▶ _TASK OBJECTIVE_: Only some lines are wanted. Transcribe, exactly, the lines below from the line with "(323, 153) none" up to and including the line with "(481, 393) none".

▶ _GIVEN RECORDS_:
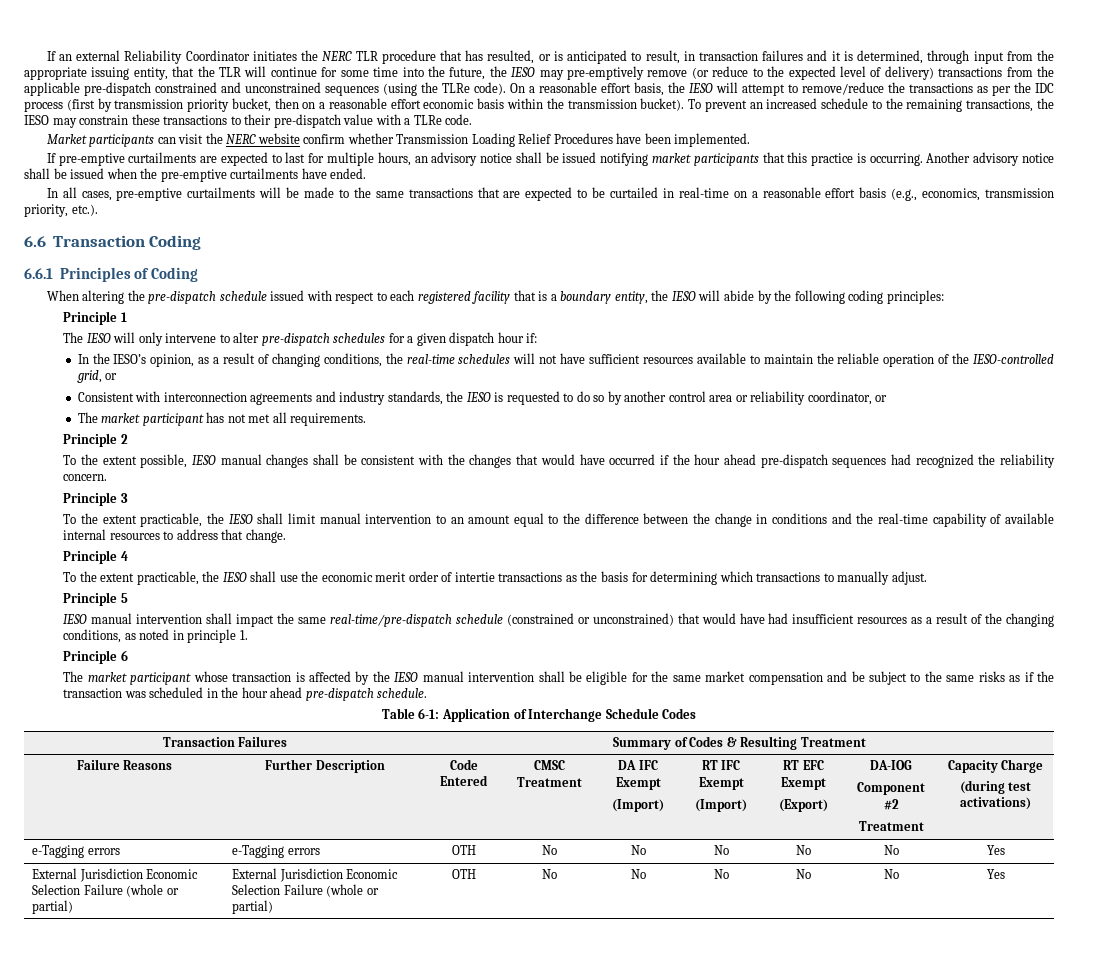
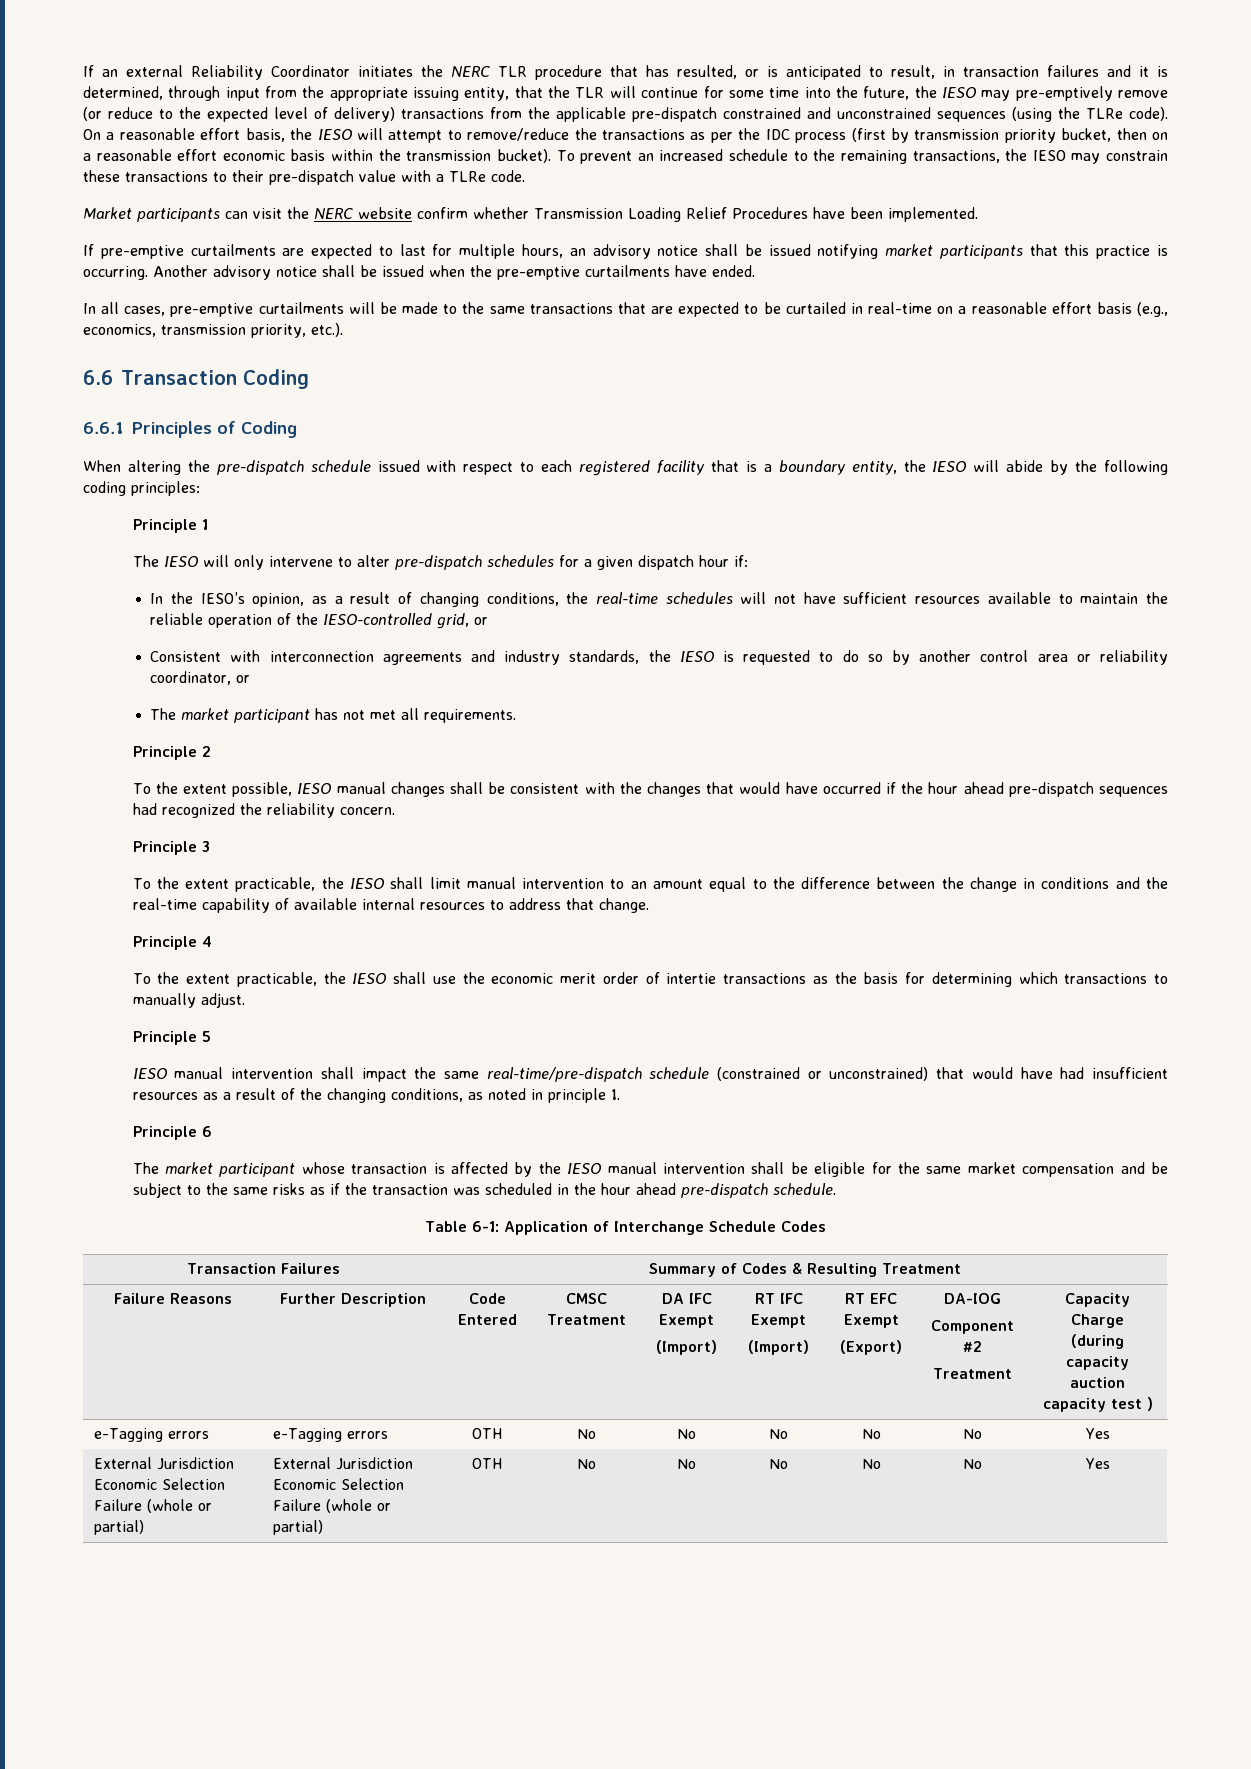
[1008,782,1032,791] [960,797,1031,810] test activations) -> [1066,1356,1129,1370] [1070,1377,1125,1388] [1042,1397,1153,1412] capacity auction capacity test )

* * *

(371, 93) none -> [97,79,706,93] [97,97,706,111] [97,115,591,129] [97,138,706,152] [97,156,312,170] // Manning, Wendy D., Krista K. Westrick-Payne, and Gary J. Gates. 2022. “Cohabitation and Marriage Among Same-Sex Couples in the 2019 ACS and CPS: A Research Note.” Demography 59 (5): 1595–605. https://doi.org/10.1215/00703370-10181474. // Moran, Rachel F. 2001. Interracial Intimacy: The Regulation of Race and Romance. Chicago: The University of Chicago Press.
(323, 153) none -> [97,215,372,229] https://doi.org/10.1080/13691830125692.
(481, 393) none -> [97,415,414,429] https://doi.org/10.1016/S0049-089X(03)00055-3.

...

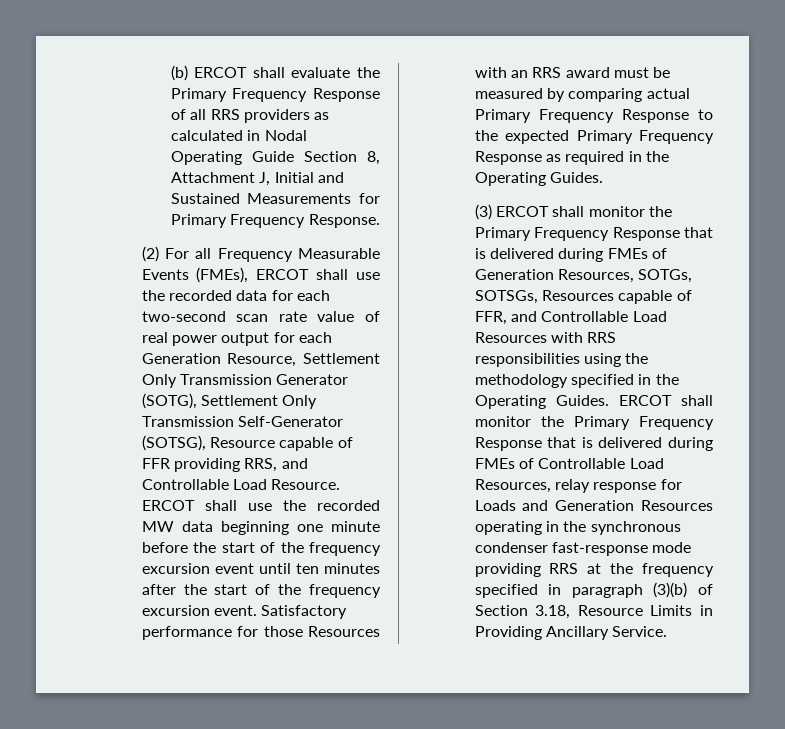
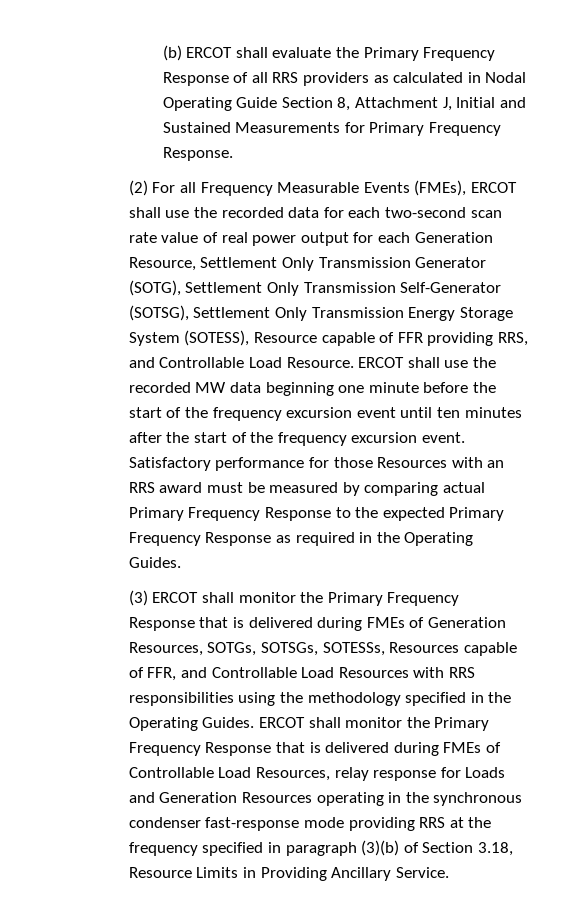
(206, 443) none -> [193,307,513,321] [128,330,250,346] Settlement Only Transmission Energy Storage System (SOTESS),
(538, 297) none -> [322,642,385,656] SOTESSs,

▶ _RESULT OF THE TASK_:
(323, 153) none -> [97,215,372,229] https://doi.org/10.1080/13691830125692.
(481, 393) none -> [97,415,414,429] https://doi.org/10.1016/S0049-089X(03)00055-3.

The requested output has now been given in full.